|Lei, T - PURDUE UNIV., WLAF, IN|
|Haghighi, K - PURDUE UNIV., WLAF, IN|
|Bralts, V - PURDUE UNIV., WLAF, IN|
Submitted to: Water Resources Research
Publication Type: Peer Reviewed Journal
Publication Acceptance Date: June 26, 1998
Publication Date: N/A
Interpretive Summary: This study presents the results from a computer model which mimics the way in which rills form and change over time. The model presented in this study uses more advanced physics with a much higher level of complexity than has been used in previous scientific investigations. Most scientists, and perhaps most people, have the impression that if we know enough about a system, if we can describe it in enough detail, and if we understand erosion processes, we can calculate soil erosion rates. This study would indicate otherwise. The results shown here would indicate that there is a level of randomness in sediment loads which is inherent in nature. As the rill forms, it "self-generates" alternating regions of detachment and deposition in narrower and wider rill sections, respectively, and so the sediment load in the rill may naturally increase and decrease in an unpredictable manner as it meanders downshope. Depending then on where in the rill one takes erosion measurements, the sediment load has a natural component of variability associated with this widening and narrowing of the rill. This means that one might need to make more replications of erosion experiments than one might otherwise suppose in order to quantify or substantiate difference between treatments. By studying the behavior of this model, scientists can better understand how erosion occurs, but perhaps more importantly, it helps us understand how better to measure soil erosion and how to build better models for soil conservation purposes.

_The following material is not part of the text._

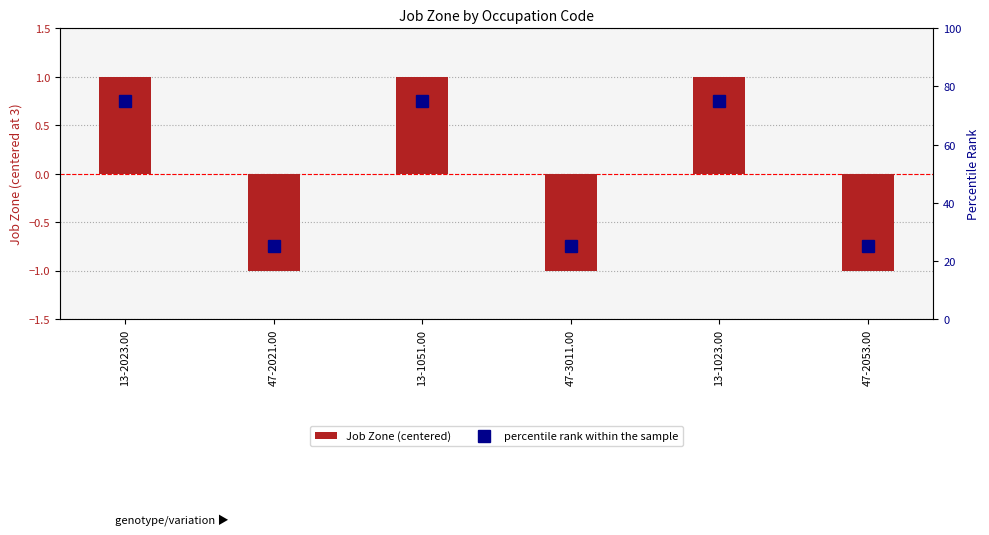

What is the lowest value of the Job Zone (centered) series?

-1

Technical Abstract: A series of laboratory flume experiments were performed to evaluate a mathematical model which simulates the dynamic process of rill evolution, including temporal changes in the spatial heterogeneity of rill flow width, depth, and velocity caused by varying rates of erosion and deposition along the bed. Initial bed slopes were 3, 5, and 7 percent with step increases of water inflow rates of 7.6, 11.4, and 15.2 liters per minute (2, 3 and 4 gallons per minute) at each slope grade. The soil material used in the flume was a kaolinitic, sandy-clay loam. The rill model equations were solved for each of the experimental flow conditions for four increasingly complex cases: A). time invariant and spatially uniform rill widths and bed slopes (elevations); B). time invariant and spatially uniform widths, time variable and spatially non-uniform slopes; C). time invariant but spatially non-uniform widths, time variable and spatially non-uniform slopes; D). time variant and spatially non-uniform rill widths and bed slopes. The model followed measured patterns of morphological changes as the rill evolved, which suggests that the feedback loops in the model between erosion, bed morphological changes, and hydraulics were adequate to capture the essence of rill evolution.